Monday, January 3, 2011

Hard-to-get North Shore photography book

One of the better North Shore photography books I've seen in a long time is also very hard to get. Maybe that's the marketing strategy: demand is driven by scarcity. 

Layne Kennedy's 2009 book, 47° North: Grand Marais and Beyond, features photographs of the Grand Marais area. Unlike most North Shore photography books, this one features more people than scenery. And Grand Marais has some wonderfully scenic events. Like the dragon boat festival and the summer solstice celebration, both captured lovingly here.

North Shore residents can be quirky, and this book captures that. Where else would a woman have a photo of her and her fish catch on her tombstone? Or would teenagers line up to jump into bone-chilling Lake Superior on the breakwall?

I'm not a photographer or a photo critic. But I can say that the photos do a great job capturing the spirit and beauty of the wild northern half of the Minnesota North Shore. Occasional quotes from real photographers and critics broaden Kennedy's message.

Here's the kicker: this book is not available in the stores, as far as I've ever seen. I picked up my copy at the Duluth Public Library (Call number 917.763 K384f). It is also available through . So if you want this book, you need to work a bit to get it.

I have one small bone to pick. 47° North is supposed to refer to the latitude of Grand Marais. Turns out 47 degrees north latitude is just about exactly Two Harbors. But who would title a book 47° 45' North ? I'm just hoping Mr. Kennedy comes out with a sequel featuring equally scenic, almost-as-funky Two Harbors.

Sunday, January 2, 2011

Resolve to explore the shore

Need a fun resolution for the New Year? How about resolving to take a new North Shore adventure? Resolve to hike or ski or paddle somewhere you haven't been.

There are so many great trails on the North Shore, for hiking, skiing, even for paddling. After twenty-five years of exploring the North Shore, I still haven't done it all.  Here are a few things I RESOLVE to do in 2011.

I resolve to ski the whole Picnic Loop in one outing. The Picnic Loop runs through the heart of the amazinging terrific Sugarbush trail system, and is either 23 or 25 kilometers long depending on where you start. Back before skate skiing and machine trail grooming, it would take the average skier half a day to do the loop, requiring a picnic lunch. 

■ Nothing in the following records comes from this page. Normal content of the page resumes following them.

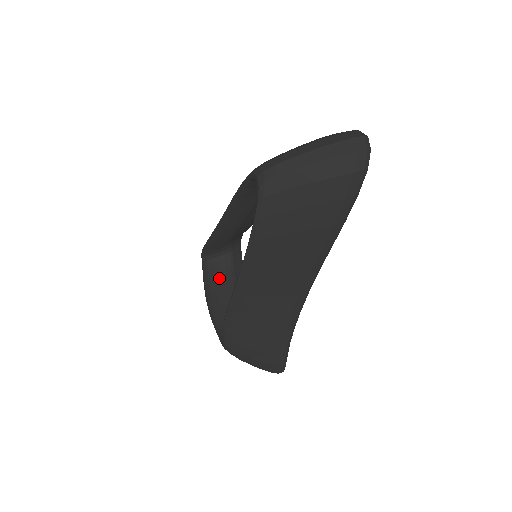
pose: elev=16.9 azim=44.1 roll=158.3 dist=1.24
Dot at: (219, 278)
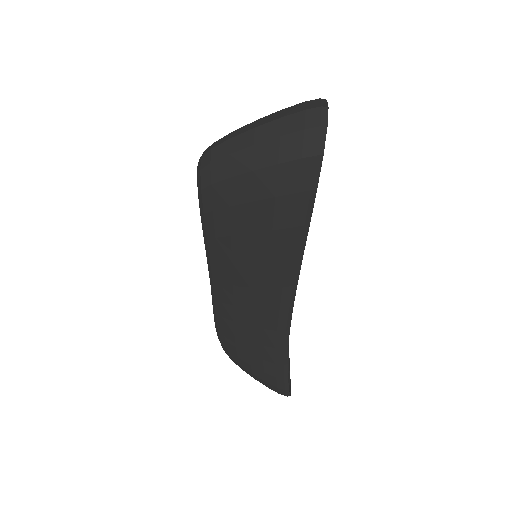
Dot at: occluded
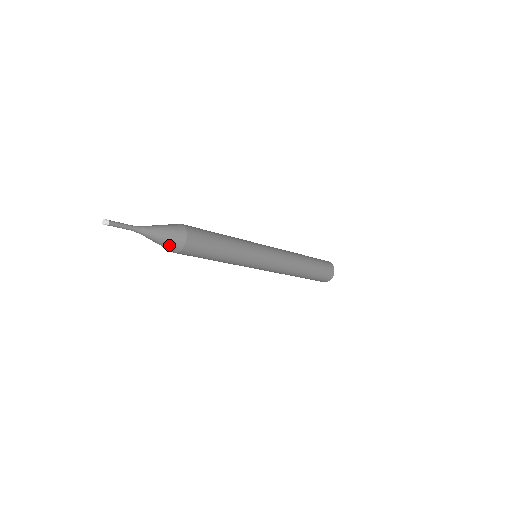
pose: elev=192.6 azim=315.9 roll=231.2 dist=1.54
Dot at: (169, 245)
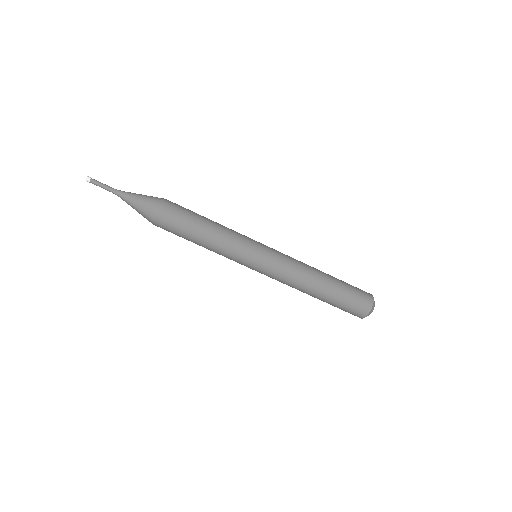
Dot at: (149, 201)
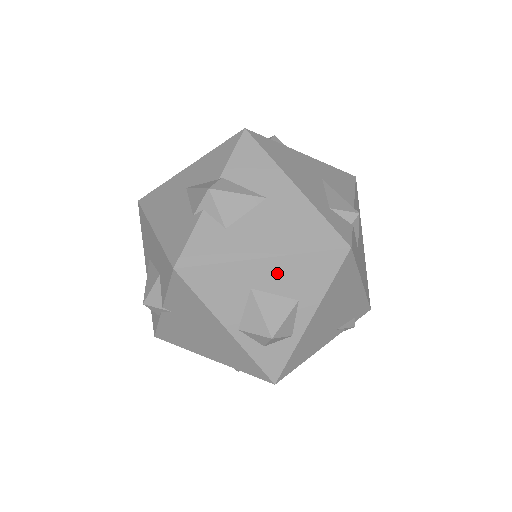
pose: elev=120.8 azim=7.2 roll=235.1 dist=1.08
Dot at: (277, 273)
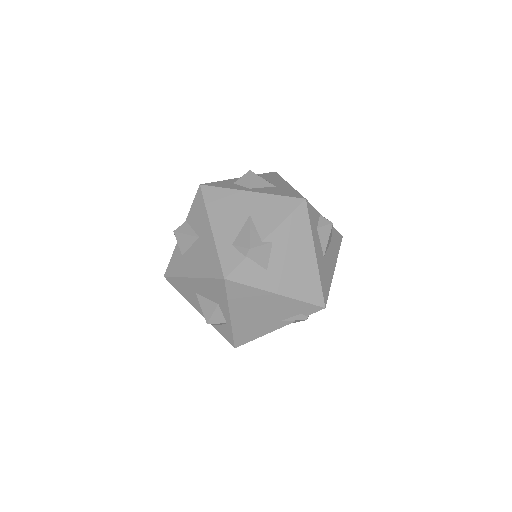
Dot at: (201, 287)
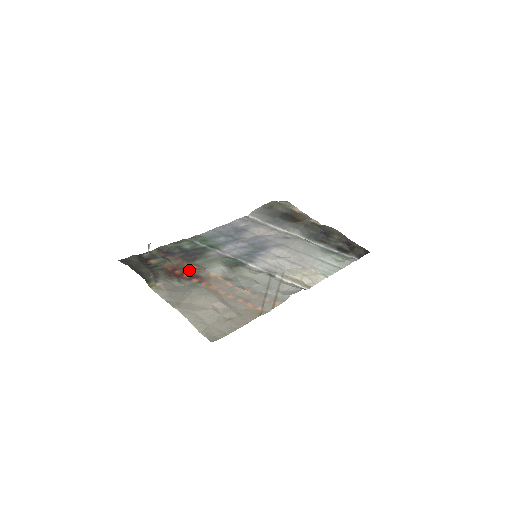
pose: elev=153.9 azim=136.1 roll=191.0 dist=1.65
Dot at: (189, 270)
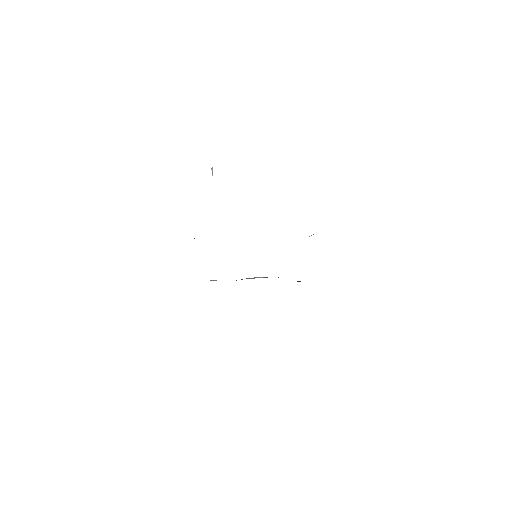
Dot at: occluded
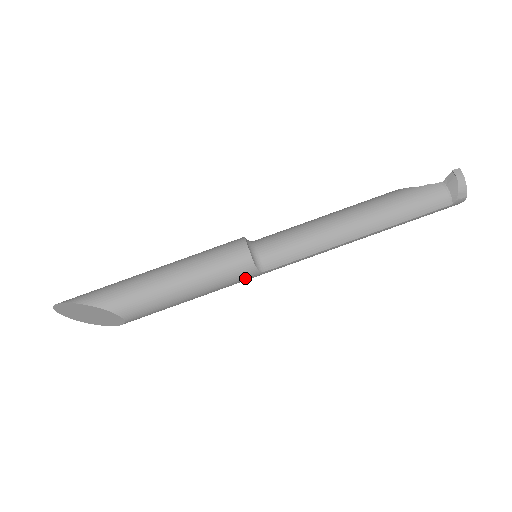
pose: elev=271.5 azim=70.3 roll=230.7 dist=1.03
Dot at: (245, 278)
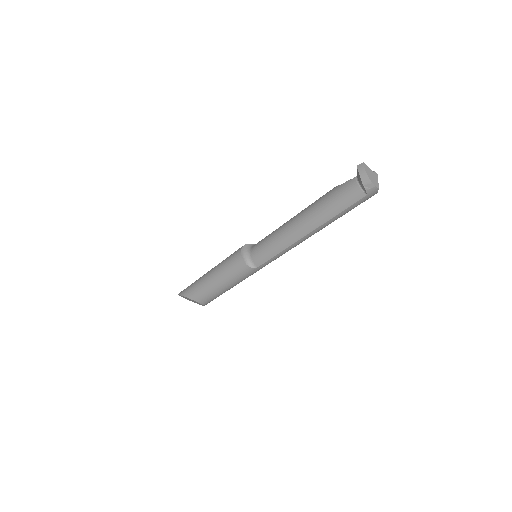
Dot at: (248, 273)
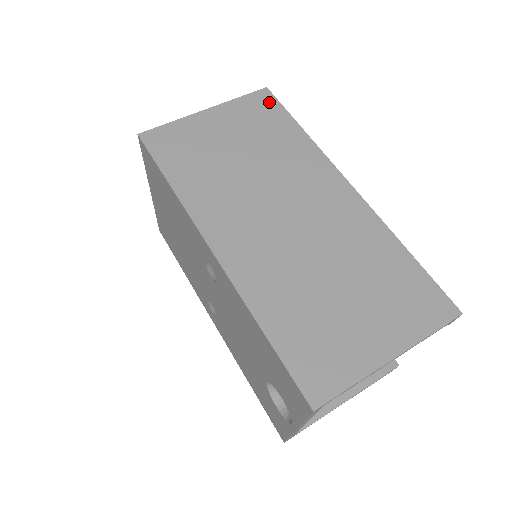
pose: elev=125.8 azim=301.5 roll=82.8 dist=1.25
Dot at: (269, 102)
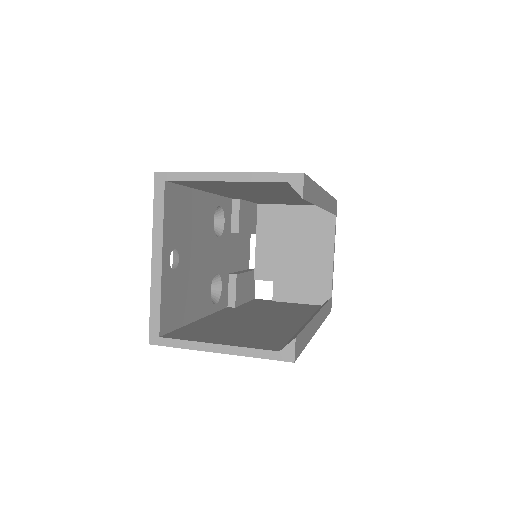
Dot at: occluded
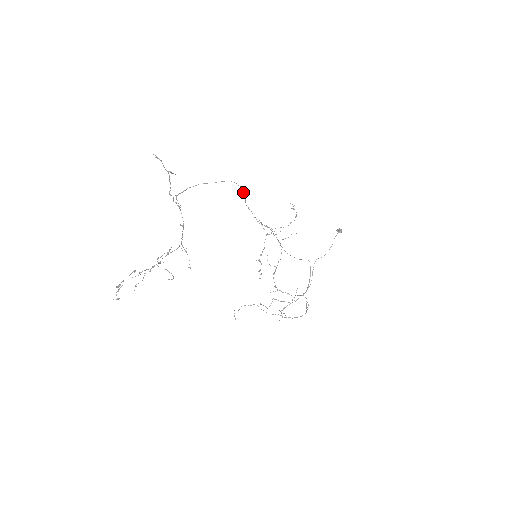
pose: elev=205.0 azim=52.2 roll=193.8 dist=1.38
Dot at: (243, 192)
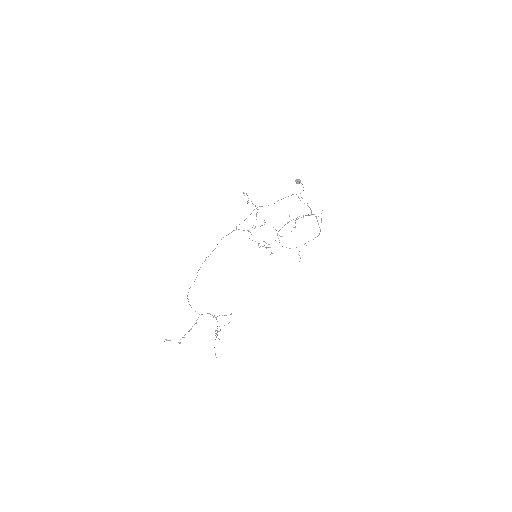
Dot at: occluded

The map above is from our fine book, Skiing the North Shore. Nowadays skate skiers do the 24 kilometer loop in under two hours, putting the whole "picnic" concept aside. But as a pokey classic skier, I'll need at least four hours to do the loop, complete with the "classic" lunch break.

This summer, I resolve to paddle my sea kayak on the North Shore three times. I've kayaked the Apostle Islands, Pukaskwa National Park, and Nipigon Bay, but for the last eight years my sea kayak has sat in the back yard gathering spiders and sand. I need to take it out again. It's too late to paddle through the sea arch at Tettegouche, but that rugged shoreline will be one of my day trips, for sure. 

The Lake Superior Water Trail runs from Duluth to Grand Marais and beyond, using a combination of public access points and designated campsites. The Minnesota DNR is the best source of information about paddling on the North Shore; be sure to check out their excellent maps

What are your North Shore resolutions??

Thanks to the bloggers at the Salt Lake Tribune for this idea...and good luck to them!